■ TEXT EXTRACT ■
# Requirements for working as a legal advisor



## donmuath (May 10, 2014)

Hey all, I'm an Omani student studying law in a European university, I have some questions about the process I have to go through to work as a legal adviser/consultant in the UAE. It seems you need to be qualified in a jurisdiction if you want to work in the UAE (with UK/US qualified lawyers being preferred).

My first question is: I'm eligible for the NY bar, would it be a worthwhile credential if I don't have NY experience to back it up (basically can I get a job in a decent corporate law firm or in-house as an NQ without NY experience).

My second question: If I qualify in Oman I can take the QLTS and be admitted in E&W , would this be a better option. Also, I noticed many job ads ask for UK qualified solicitors specifically, would doing the QLTS satisfy this criterion.

Since both options are tough, I'm really worried about making the wrong choice, and since no one in my family is a lawyer  all the information I have gleaned is from the net so I appreciate any input.

Thanks in advance  .


----------



## Visp (Mar 23, 2013)

If you can do both, do both.


----------



## donmuath (May 10, 2014)

Visp said:


> If you can do both, do both.


Thanks.


----------



## Jumeirah Jim (Jan 24, 2011)

■ SUPPLIED DATA ■
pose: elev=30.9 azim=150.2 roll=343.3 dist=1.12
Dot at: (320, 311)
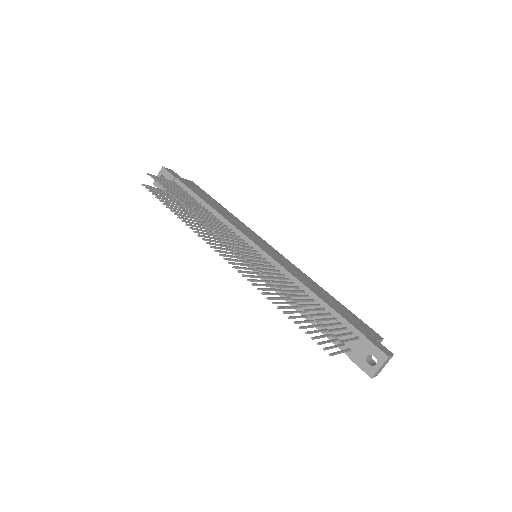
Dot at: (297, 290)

■ WRITTEN EXERCISE 1 ■
In the forum thread on legal advisor requirements, which exam does the student say they could take after qualifying in Oman to be admitted in E&W?
■ WRITTEN EXERCISE 2 ■
Reproduce the stretch of the legal advisor thread from "# Requirements for" through "satisfy this criterion.", word for word.

■ OUTPUT 1 ■
The QLTS.

■ OUTPUT 2 ■
# Requirements for working as a legal advisor



## donmuath (May 10, 2014)

Hey all, I'm an Omani student studying law in a European university, I have some questions about the process I have to go through to work as a legal adviser/consultant in the UAE. It seems you need to be qualified in a jurisdiction if you want to work in the UAE (with UK/US qualified lawyers being preferred).

My first question is: I'm eligible for the NY bar, would it be a worthwhile credential if I don't have NY experience to back it up (basically can I get a job in a decent corporate law firm or in-house as an NQ without NY experience).

My second question: If I qualify in Oman I can take the QLTS and be admitted in E&W , would this be a better option. Also, I noticed many job ads ask for UK qualified solicitors specifically, would doing the QLTS satisfy this criterion.